Giornalismo è scrivere ciò che qualcun altro non vuole sia scritto. Tutto il resto sono pubbliche relazioni», diceva George Orwell. Ne è convinta la giornalista Giulia Innocenzi, in passato in forza ad Annozero e dal 2022 nella squadra di Report (Rai3). I suoi temi riguardano soprattutto allevamenti intensivi, benessere degli animali, qualità e sicurezza del cibo, ma anche le zone d’ombra del comparto, tra lobby, finanziamenti, controlli opachi. Proprio a questi ultimi aspetti ha dedicato il noto documentario “Food for Profit”, co-diretto con Paolo D’Ambrosi e presentato al Parlamento europeo nel 2024. Giulia Innocenzi sarà ospite al Festival di Green&Blue il 4 giugno, proprio per parlare di pratiche sostenibili legate all’agricoltura, alla nostra alimentazione e quindi anche alla salute. Nostra e degli animali.

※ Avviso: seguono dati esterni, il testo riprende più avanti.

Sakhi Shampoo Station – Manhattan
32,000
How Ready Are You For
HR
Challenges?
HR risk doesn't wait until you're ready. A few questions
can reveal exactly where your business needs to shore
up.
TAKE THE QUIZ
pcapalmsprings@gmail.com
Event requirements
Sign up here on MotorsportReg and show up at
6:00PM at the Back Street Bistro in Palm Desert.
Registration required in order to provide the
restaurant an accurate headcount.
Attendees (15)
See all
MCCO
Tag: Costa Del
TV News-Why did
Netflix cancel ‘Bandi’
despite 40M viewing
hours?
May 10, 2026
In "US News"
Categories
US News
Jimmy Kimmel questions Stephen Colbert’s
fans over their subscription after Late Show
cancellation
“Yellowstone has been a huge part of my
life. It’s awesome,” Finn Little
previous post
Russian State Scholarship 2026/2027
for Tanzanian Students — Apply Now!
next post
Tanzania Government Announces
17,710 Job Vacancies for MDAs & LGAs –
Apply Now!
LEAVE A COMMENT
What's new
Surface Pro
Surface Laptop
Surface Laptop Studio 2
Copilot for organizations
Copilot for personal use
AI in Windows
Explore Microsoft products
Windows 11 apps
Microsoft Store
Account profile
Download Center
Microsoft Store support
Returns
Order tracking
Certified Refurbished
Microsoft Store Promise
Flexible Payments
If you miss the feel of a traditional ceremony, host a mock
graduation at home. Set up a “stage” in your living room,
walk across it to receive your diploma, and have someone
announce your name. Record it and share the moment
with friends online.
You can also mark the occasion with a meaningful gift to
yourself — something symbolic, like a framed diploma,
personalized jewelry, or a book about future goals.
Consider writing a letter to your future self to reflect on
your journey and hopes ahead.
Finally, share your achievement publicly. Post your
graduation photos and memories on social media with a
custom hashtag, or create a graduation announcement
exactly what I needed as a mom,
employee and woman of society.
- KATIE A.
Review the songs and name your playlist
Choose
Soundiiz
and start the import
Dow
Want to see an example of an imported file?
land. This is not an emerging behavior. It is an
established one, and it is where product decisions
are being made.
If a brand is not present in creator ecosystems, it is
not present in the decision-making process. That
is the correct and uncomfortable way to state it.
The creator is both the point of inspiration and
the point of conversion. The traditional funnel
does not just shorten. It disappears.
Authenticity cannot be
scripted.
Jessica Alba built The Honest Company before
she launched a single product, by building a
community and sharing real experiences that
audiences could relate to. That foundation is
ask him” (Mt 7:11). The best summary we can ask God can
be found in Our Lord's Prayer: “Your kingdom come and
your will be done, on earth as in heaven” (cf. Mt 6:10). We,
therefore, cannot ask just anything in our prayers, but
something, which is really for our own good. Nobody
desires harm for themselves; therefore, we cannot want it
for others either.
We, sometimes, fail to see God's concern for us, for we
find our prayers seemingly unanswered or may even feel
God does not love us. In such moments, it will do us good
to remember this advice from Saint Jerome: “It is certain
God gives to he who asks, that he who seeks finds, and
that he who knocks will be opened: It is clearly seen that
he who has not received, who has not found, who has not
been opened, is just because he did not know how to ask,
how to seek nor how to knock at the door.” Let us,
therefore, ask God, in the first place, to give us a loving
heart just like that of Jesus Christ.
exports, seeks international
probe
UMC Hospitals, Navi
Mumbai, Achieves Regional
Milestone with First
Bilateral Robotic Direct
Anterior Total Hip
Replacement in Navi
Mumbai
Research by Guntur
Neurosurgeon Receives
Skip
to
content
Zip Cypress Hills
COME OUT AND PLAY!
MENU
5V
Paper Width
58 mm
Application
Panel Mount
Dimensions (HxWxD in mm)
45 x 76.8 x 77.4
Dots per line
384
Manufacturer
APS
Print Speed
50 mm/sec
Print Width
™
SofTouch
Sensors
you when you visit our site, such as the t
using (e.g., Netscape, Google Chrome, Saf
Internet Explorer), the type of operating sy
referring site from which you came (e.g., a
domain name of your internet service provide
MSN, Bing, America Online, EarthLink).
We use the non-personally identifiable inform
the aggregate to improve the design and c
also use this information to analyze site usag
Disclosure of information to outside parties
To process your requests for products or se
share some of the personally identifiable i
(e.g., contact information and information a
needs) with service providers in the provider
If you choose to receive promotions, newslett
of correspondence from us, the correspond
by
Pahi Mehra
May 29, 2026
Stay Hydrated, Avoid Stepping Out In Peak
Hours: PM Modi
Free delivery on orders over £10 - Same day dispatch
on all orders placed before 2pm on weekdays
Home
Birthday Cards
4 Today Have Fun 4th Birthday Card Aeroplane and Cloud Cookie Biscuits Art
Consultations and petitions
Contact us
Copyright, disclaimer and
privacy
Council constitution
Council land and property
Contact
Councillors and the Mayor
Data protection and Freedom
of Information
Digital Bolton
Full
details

“Al momento sto proseguendo il filone delle inchieste sotto copertura in stabilimenti zootecnici“, conferma. “Poi sto lavorando a un nuovo documentario internazionale, correlato ai danni ambientali e alle guerre“. Per ora, non è dato sapere il titolo né la data di uscita. “Purtroppo è tutto top secret, non posso anticipare nulla“, dice sorridendo.Nel corso delle sue indagini, la reporter si è occupata soprattutto di pollame. In un recente servizio, ha evidenziato che in Italia viene allevato mezzo miliardo di polli all’anno e, di questi, ben il 90% è costituito da specie a rapida crescita, il cui organismo viene stremato da aumenti di peso rilevanti, che provocano problemi articolari, difficoltà di movimento, disturbi cardiaci e respiratori. Tutto ciò causa intense sofferenze ai broiler, che vanno al macello in circa 40 giorni. Non va meglio nel comparto dei suini, dove Innocenzi ha messo in luce le criticità produttive del prosciutto di Parma, oltre alla diffusione, tra i capi, della peste suina africana.